Provided data:
......
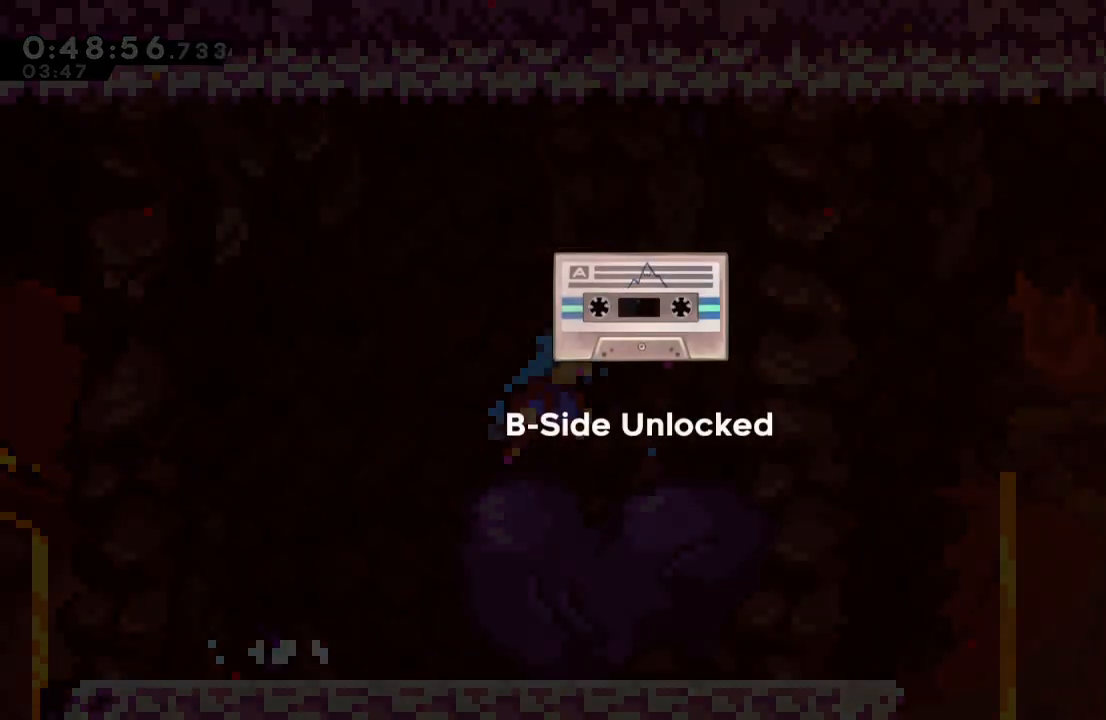
Gameplay with a controller (PlayStation layout); each line is a JSON object with the inputs held at the frame after it (dt_ms = milliseconds from this image to that frame). "events" lists button and stick changes between this image and that frame as [ms after this image, input, new state], when the widget could be followed in between. Not read: L3 R2 R3.
{"dt_ms": 500, "buttons": ["CIRCLE"], "left_stick": "center", "right_stick": "center", "events": [[17, "CIRCLE", "up"], [83, "CIRCLE", "down"], [150, "CIRCLE", "up"], [233, "CIRCLE", "down"], [283, "CIRCLE", "up"], [350, "CIRCLE", "down"], [417, "CIRCLE", "up"], [483, "CIRCLE", "down"]]}
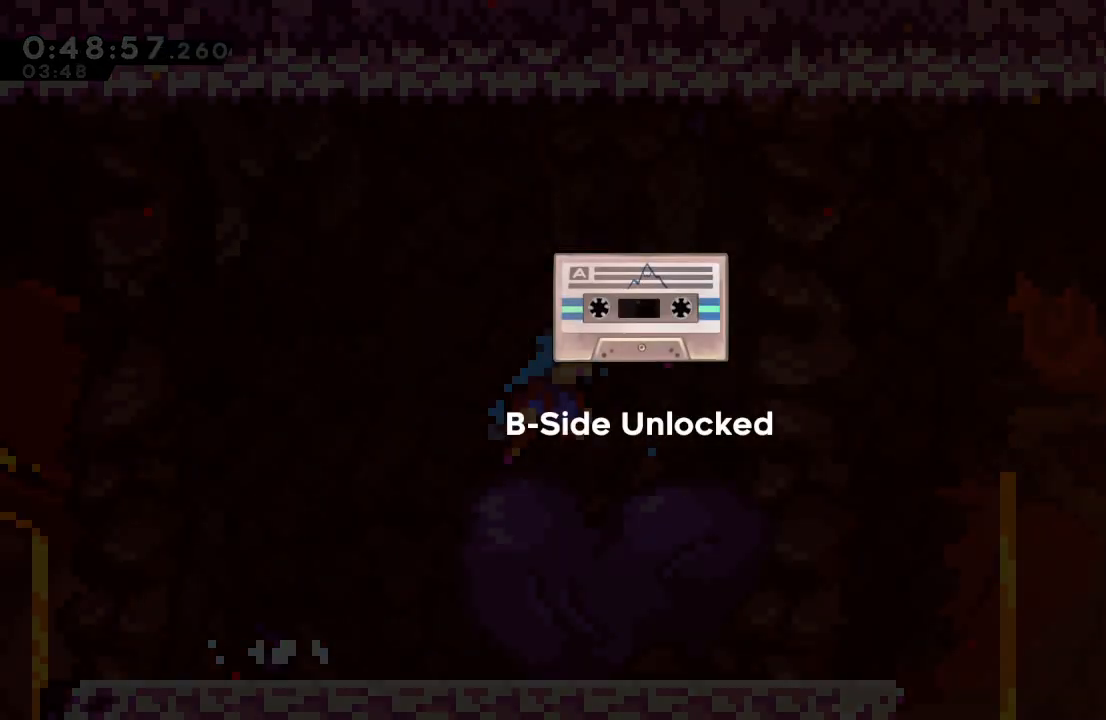
{"dt_ms": 500, "buttons": ["DPAD_RIGHT"], "left_stick": "center", "right_stick": "center", "events": [[50, "CIRCLE", "up"], [117, "CIRCLE", "down"], [150, "DPAD_RIGHT", "down"], [200, "CIRCLE", "up"], [250, "CIRCLE", "down"], [317, "CIRCLE", "up"], [383, "CIRCLE", "down"], [450, "CIRCLE", "up"]]}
......
What you need to do:
The finished answer is an exact repetition of the listing, with every picture removed.

Exercise response:
Gameplay with a controller (PlayStation layout); each line is a JSON object with the inputs held at the frame after it (dt_ms = milliseconds from this image to that frame). "events" lists button and stick changes between this image and that frame as [ms after this image, input, new state], when the widget could be followed in between. Not read: L3 R2 R3.
{"dt_ms": 500, "buttons": ["CIRCLE"], "left_stick": "center", "right_stick": "center", "events": [[17, "CIRCLE", "up"], [83, "CIRCLE", "down"], [150, "CIRCLE", "up"], [233, "CIRCLE", "down"], [283, "CIRCLE", "up"], [350, "CIRCLE", "down"], [417, "CIRCLE", "up"], [483, "CIRCLE", "down"]]}
{"dt_ms": 500, "buttons": ["DPAD_RIGHT"], "left_stick": "center", "right_stick": "center", "events": [[50, "CIRCLE", "up"], [117, "CIRCLE", "down"], [150, "DPAD_RIGHT", "down"], [200, "CIRCLE", "up"], [250, "CIRCLE", "down"], [317, "CIRCLE", "up"], [383, "CIRCLE", "down"], [450, "CIRCLE", "up"]]}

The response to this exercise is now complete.